*** Opening of Study material ***

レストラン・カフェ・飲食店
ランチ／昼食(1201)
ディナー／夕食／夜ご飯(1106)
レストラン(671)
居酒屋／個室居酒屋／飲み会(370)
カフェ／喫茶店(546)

*** Close of Study material ***

Your answer is to contain exactly the lines from the one holding "ディナー／夕食／夜ご飯(1106)" to the end of the entries, with no other line.

**Solution below:**
ディナー／夕食／夜ご飯(1106)
レストラン(671)
居酒屋／個室居酒屋／飲み会(370)
カフェ／喫茶店(546)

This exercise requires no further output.